Ежели полей не огораживать, урожая не соберешь: скот бродит без пастуха, на вольной паствине. Да и зверь посевам вредит: кабаны в рожь норовят залезть, на сладкие зеленя; медведь — на овсы, когда овсы наливаются. Хотя жердь для зверя и не велик заслон, а все ж преграда.
На крутом пригорке возле лесного ручья высилась деревня — два двора. Один совсем подгнил, покосился; другой стоял крепко: видно, из старого жилья в новое перебрались, а старое новоселам подкинули.

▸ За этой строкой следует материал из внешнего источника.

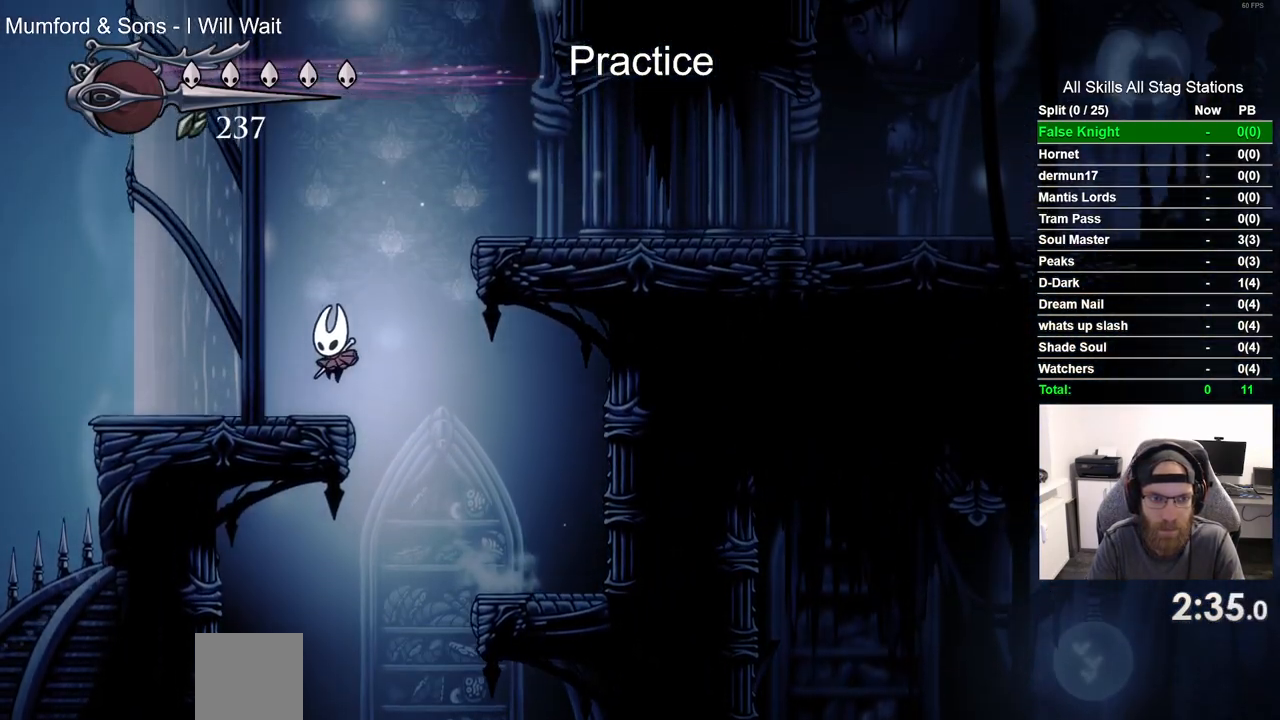
{"buttons": ["R2", "DPAD_RIGHT"], "left_stick": "center", "right_stick": "center", "events": [[83, "CROSS", "down"], [83, "DPAD_RIGHT", "down"], [417, "R2", "down"], [467, "CROSS", "up"]]}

Крестьяне заперлись — будто от врага можно отсидеться! Но Кирилл понимал: в каждой щели — глаз. Он подъехал к двери и начал негромко уговаривать:
— Нам бы молока испить. Шли-шли лесом, намучились. Думали — живым не выбраться. Выбрались — свои, как от татар, запираются.
За дверью глухо и осторожно прозвучал старческий голос:
— Откеда вы?
— Рязанские. Город-то порушен. Слыхали, что ль?
— Откеда ж слыхать!
— Так откройтеся.
— Повремени.
Видно, всей семьей разглядывали через щель.
— А ну как вы — татаровья?
— Да не, рязаны.
— А чего ж столь пестры?
— Это полоняник с нами.
— Коли вас пожгли, откуля ж полонянам быть?
— Да открывай, что ль!
Видно, продолжали разглядывать. Тогда Кирилл сошел с коня и достал из-за пояса мешочек с трутом. Из-за двери торопливо и громко старик спросил:
— Ты чего?
— Запалю вас, да и к стороне.
— Погодь, погодь!
Слышно, отваливали тяжесть от двери. Заскрипел тяжкий деревянный засов. Приземистая дверь открылась. Через высокий порог перелез длиннобородый, широкоплечий старец и, щурясь на свет, обидно сказал:
— На уж, на! Казни!
Но тотчас упал на колени и земно поклонился:
— Не ведаю, что за люди. Но, коли милостивы, милуйте.
Кирилл смотрел на темную, будто покрытую вечной пылью, серую холстину длинной стариковой рубахи, на рваную дерюгу его полосатых порток.
— С миром пришли; не бойсь, батюшко! — успокоил Кирилл.
— Ну, спаси вас бог! Хорошо б, коли правда.
— Правда.
— Так спалили Рязань, стало быть, нехристи?
— Всю.
— Нас-то, видать, лес спас.
— Видать, лес.
— А не татаровья ль вы?
Тогда заговорил Клим:
— Вишь, татарина на поводу ведем.
— Хорошо б, коли б так.
Но уже просунулись из-под деда русые ребячьи головы, и степенно сошла с крыльца хозяйка, держа ломоть хлеба и берестяной ковш с молоком.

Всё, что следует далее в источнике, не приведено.